=== Work order ===
Every line of the records must be repeated exactly; pictures stay out.

=== Working data ===
------------------------------
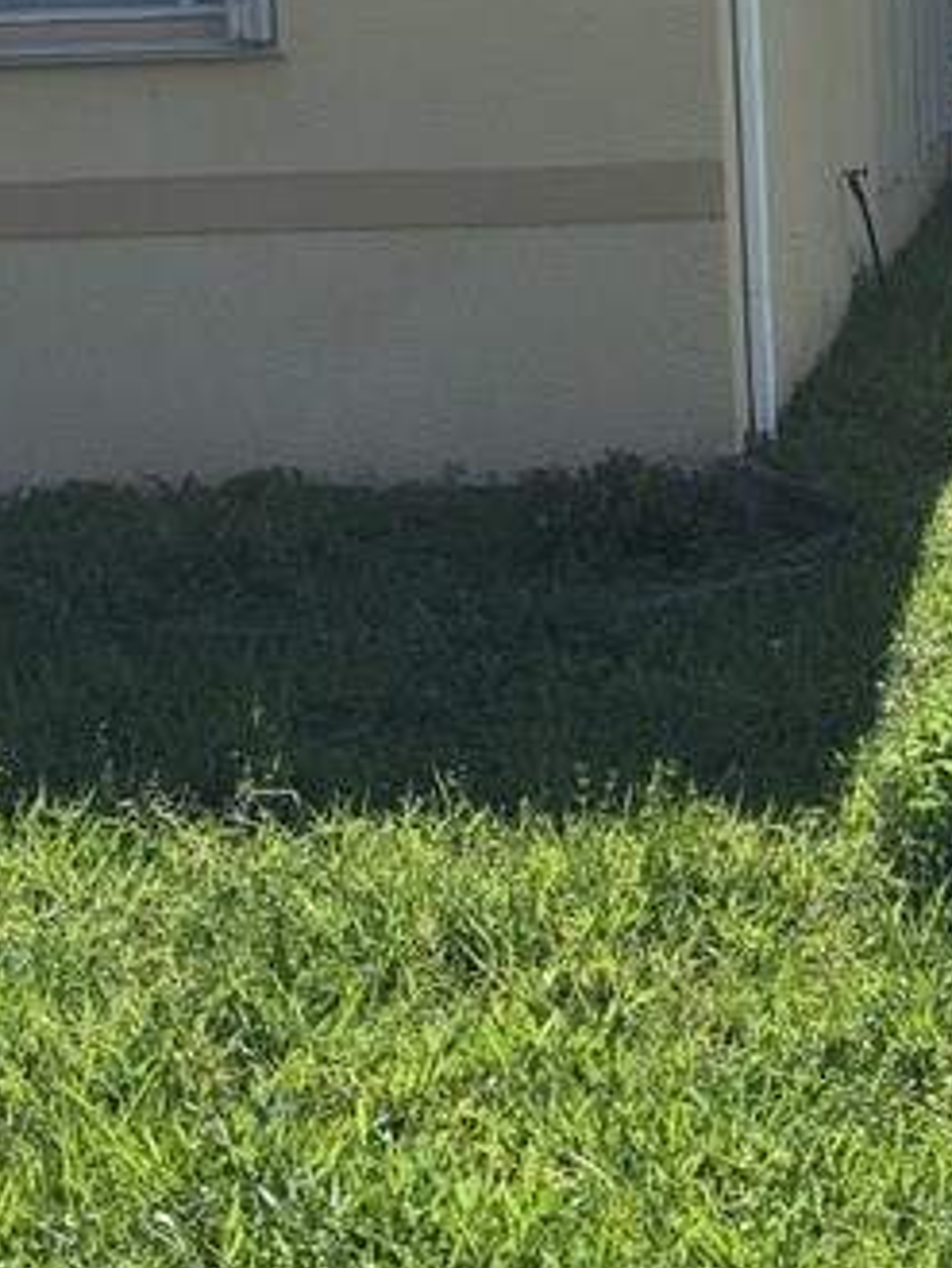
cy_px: 162
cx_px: 883
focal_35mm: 81
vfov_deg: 23.6
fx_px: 2968
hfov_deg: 17.9
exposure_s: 1/4950
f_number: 1.6
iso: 32
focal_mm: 5.96
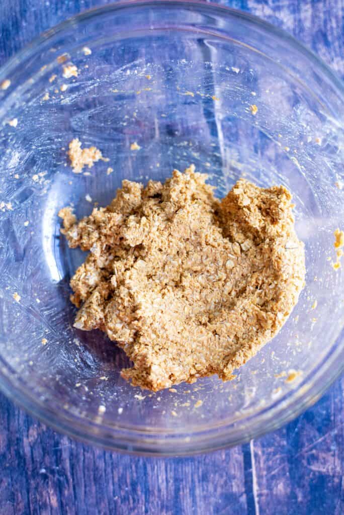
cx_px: 172
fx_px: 716
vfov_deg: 39.6
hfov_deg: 27.0
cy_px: 258
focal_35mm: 50
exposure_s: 1/320
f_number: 3.2
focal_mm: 50
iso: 1000
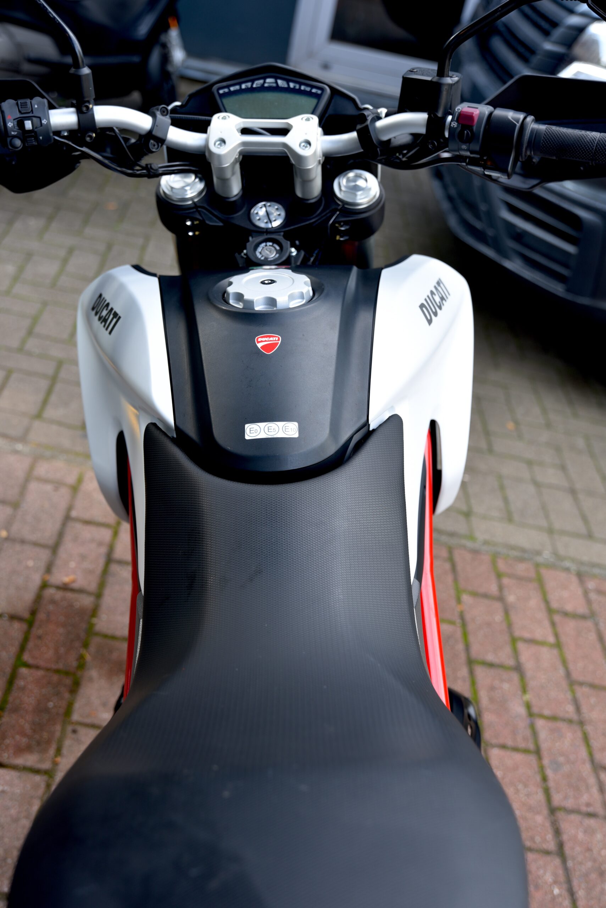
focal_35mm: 44
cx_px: 303
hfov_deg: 30.5
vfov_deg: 44.5
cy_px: 454
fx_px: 1110
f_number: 4
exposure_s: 1/60
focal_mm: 44
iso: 100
------------------------------
=== Answer box ===
cy_px: 162
cx_px: 883
focal_35mm: 81
vfov_deg: 23.6
fx_px: 2968
hfov_deg: 17.9
exposure_s: 1/4950
f_number: 1.6
iso: 32
focal_mm: 5.96
cx_px: 172
fx_px: 716
vfov_deg: 39.6
hfov_deg: 27.0
cy_px: 258
focal_35mm: 50
exposure_s: 1/320
f_number: 3.2
focal_mm: 50
iso: 1000
focal_35mm: 44
cx_px: 303
hfov_deg: 30.5
vfov_deg: 44.5
cy_px: 454
fx_px: 1110
f_number: 4
exposure_s: 1/60
focal_mm: 44
iso: 100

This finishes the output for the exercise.